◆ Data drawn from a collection

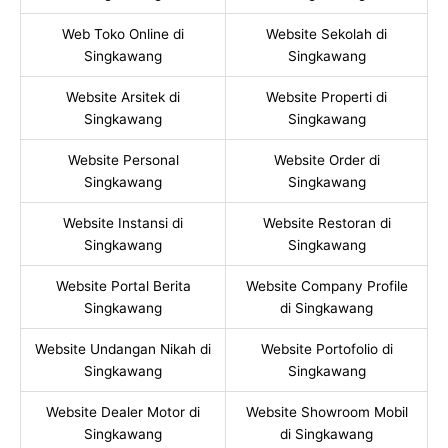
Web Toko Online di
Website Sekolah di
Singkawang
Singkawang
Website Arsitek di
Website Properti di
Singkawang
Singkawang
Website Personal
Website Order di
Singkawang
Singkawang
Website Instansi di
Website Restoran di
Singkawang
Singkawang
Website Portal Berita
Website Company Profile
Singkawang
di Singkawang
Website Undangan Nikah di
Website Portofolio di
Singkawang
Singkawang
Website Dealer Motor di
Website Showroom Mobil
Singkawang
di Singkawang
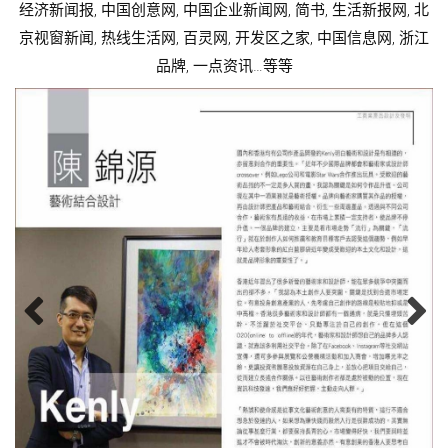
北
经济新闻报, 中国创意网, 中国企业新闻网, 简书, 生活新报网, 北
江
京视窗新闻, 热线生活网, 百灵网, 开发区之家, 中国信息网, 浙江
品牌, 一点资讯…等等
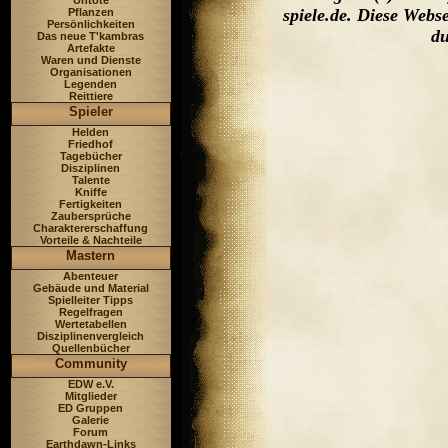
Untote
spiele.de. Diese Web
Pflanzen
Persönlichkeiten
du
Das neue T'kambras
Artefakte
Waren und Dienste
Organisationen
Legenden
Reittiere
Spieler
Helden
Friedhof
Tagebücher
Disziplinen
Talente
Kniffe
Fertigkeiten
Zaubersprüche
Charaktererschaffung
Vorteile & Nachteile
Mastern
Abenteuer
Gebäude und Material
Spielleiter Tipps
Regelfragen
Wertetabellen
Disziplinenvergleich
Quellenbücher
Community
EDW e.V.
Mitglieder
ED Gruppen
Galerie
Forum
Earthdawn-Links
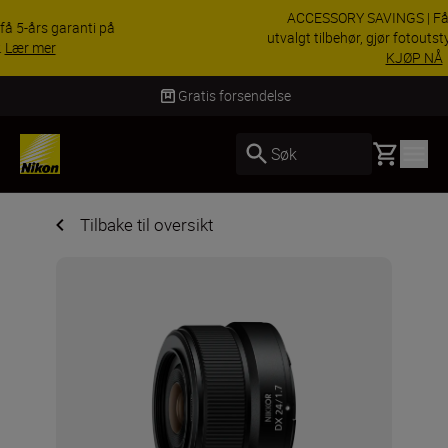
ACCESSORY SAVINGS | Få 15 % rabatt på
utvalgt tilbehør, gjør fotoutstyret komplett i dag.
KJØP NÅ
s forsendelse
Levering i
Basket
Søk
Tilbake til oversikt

◆ HOW TO COMPLETE THIS TASK
Extract the text lines from all of the entries above, copying each line unchanged. Leave the pictures out of your answer.

◆ RESULT
Web Toko Online di
Website Sekolah di
Singkawang
Singkawang
Website Arsitek di
Website Properti di
Singkawang
Singkawang
Website Personal
Website Order di
Singkawang
Singkawang
Website Instansi di
Website Restoran di
Singkawang
Singkawang
Website Portal Berita
Website Company Profile
Singkawang
di Singkawang
Website Undangan Nikah di
Website Portofolio di
Singkawang
Singkawang
Website Dealer Motor di
Website Showroom Mobil
Singkawang
di Singkawang
北
经济新闻报, 中国创意网, 中国企业新闻网, 简书, 生活新报网, 北
江
京视窗新闻, 热线生活网, 百灵网, 开发区之家, 中国信息网, 浙江
品牌, 一点资讯…等等
Untote
spiele.de. Diese Web
Pflanzen
Persönlichkeiten
du
Das neue T'kambras
Artefakte
Waren und Dienste
Organisationen
Legenden
Reittiere
Spieler
Helden
Friedhof
Tagebücher
Disziplinen
Talente
Kniffe
Fertigkeiten
Zaubersprüche
Charaktererschaffung
Vorteile & Nachteile
Mastern
Abenteuer
Gebäude und Material
Spielleiter Tipps
Regelfragen
Wertetabellen
Disziplinenvergleich
Quellenbücher
Community
EDW e.V.
Mitglieder
ED Gruppen
Galerie
Forum
Earthdawn-Links
ACCESSORY SAVINGS | Få 15 % rabatt på
utvalgt tilbehør, gjør fotoutstyret komplett i dag.
KJØP NÅ
s forsendelse
Levering i
Basket
Søk
Tilbake til oversikt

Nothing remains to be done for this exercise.